Intellectually, Frankie was not at all the near-criminal mastermind who created the Fish Liberation Society, and who will, as an adult, probably go on to head the CIA, direct action movies, design rocket ships, or possibly (if she goes astray) preside over a unit of organized criminals.
Freshman year Frankie was invisible. But over summer she has blossomed, including her chest, and she is no longer in the shadow of her big sister. Frankie wants Matthew Livingstone. Matthew has a secret, one Frankie will never be let into. But maybe she can find another way in…
I loved this story of the girl who tries to turn prep-school patriarchy on its head. She’s not allowed to join the secret society her dad was part of, the one he’ll barely talk of. When her boyfriend starts excluding her too, she finds the perfect way to take charge. She manages to show that girls have just as much to offer silly pranks as the boys do. But will she ever get credit for any of it?
Frankie is forever the strategist. Not just with her secret, secret society shenanigans but also in her love life. Sometimes she comes across a bit needy but she can see the unfairness in how the boys act, how they expect their girls to act and what they are excluded from. She may start off needy but she learns how to play those around her.
And being with him made Frankie feel squashed into a box – a box where she was expected to be sweet and sensitive (but not oversensitive); a box for young and pretty girls who were not as bright or powerful as their boyfriends. A box for people who were not forces to be reckoned with.
I liked Frankie, probably more than I liked the privileged characters in We Were Liars. She does have an amazing life planned out for her if she wants it, but she also sees what she can’t have and tries to seize it. She likens the school to a panopticon; the theoretical prison where everyone behaves as the believe they’re being watched. Everyone follows society’s norms and school rules. Everyone is paranoid to be seen not conforming, that no one is ever just themselves. E. Lockhart is now firmly on my must-read list.
The Disreputable History of Frankie Landau-Banks is published by Hot Key Books and is available now in paperback and ebook editions. Thanks go to the publisher for providing a copy for review.
Disclosure: I received a copy of this book free of charge for review purposes only. Receipt of a book does not guarantee a review or endorsement. My reviews are my honest opinion and are not biased for the purpose of personal gain.

### The data

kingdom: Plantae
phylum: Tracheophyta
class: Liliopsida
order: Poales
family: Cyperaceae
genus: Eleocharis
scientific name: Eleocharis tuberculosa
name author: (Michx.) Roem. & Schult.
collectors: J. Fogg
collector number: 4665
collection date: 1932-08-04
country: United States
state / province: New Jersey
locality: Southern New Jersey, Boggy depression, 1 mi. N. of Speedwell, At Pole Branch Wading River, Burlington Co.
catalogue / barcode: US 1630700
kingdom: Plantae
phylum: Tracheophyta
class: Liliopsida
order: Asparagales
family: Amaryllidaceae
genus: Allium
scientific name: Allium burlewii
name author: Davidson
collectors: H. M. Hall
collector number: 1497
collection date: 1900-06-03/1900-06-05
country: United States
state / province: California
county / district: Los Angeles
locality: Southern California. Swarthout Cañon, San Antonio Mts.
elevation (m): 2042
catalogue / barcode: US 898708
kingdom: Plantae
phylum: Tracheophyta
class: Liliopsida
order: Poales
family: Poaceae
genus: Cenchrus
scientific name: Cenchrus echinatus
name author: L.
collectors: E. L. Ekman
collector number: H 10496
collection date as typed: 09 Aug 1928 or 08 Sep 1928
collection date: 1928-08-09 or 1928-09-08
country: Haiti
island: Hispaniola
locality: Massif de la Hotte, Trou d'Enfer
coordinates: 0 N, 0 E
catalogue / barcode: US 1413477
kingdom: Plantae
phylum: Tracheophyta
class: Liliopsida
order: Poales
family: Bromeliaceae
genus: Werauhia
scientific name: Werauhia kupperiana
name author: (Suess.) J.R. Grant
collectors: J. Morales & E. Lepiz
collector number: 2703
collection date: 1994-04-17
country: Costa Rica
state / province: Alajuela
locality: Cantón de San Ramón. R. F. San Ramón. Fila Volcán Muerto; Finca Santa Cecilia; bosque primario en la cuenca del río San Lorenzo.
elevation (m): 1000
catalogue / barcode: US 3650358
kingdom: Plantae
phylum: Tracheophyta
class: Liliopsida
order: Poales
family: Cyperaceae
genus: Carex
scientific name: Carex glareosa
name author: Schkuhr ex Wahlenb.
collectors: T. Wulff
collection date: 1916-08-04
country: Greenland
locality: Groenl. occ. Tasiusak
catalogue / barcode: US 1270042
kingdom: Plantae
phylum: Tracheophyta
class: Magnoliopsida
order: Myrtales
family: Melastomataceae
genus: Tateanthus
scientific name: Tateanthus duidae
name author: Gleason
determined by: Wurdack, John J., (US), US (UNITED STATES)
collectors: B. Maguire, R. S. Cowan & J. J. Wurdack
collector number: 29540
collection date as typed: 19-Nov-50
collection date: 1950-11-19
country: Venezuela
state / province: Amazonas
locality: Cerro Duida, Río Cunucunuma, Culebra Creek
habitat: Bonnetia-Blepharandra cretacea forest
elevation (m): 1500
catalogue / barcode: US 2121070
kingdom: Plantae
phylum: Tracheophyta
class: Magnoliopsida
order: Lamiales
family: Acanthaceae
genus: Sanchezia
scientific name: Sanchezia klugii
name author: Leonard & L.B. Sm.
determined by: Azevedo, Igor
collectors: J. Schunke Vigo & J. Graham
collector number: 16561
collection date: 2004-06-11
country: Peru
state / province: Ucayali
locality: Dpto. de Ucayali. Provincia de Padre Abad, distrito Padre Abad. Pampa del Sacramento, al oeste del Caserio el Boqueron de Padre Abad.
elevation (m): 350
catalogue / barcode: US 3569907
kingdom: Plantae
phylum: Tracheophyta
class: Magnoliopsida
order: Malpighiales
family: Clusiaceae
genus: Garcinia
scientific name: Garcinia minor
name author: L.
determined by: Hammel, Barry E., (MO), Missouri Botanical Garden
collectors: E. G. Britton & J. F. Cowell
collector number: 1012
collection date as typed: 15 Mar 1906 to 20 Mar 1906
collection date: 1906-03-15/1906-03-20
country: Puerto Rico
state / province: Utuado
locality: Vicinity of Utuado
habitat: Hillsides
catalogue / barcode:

### Activity
Edit the Frankie Landau-Banks review starting with "And being with" and going on through "my must-read list.", and change "panopticon" to "watchtower". Rely on the Frankie Landau-Banks review alone; ignore the records.

### Task answer
And being with him made Frankie feel squashed into a box – a box where she was expected to be sweet and sensitive (but not oversensitive); a box for young and pretty girls who were not as bright or powerful as their boyfriends. A box for people who were not forces to be reckoned with.
I liked Frankie, probably more than I liked the privileged characters in We Were Liars. She does have an amazing life planned out for her if she wants it, but she also sees what she can’t have and tries to seize it. She likens the school to a watchtower; the theoretical prison where everyone behaves as the believe they’re being watched. Everyone follows society’s norms and school rules. Everyone is paranoid to be seen not conforming, that no one is ever just themselves. E. Lockhart is now firmly on my must-read list.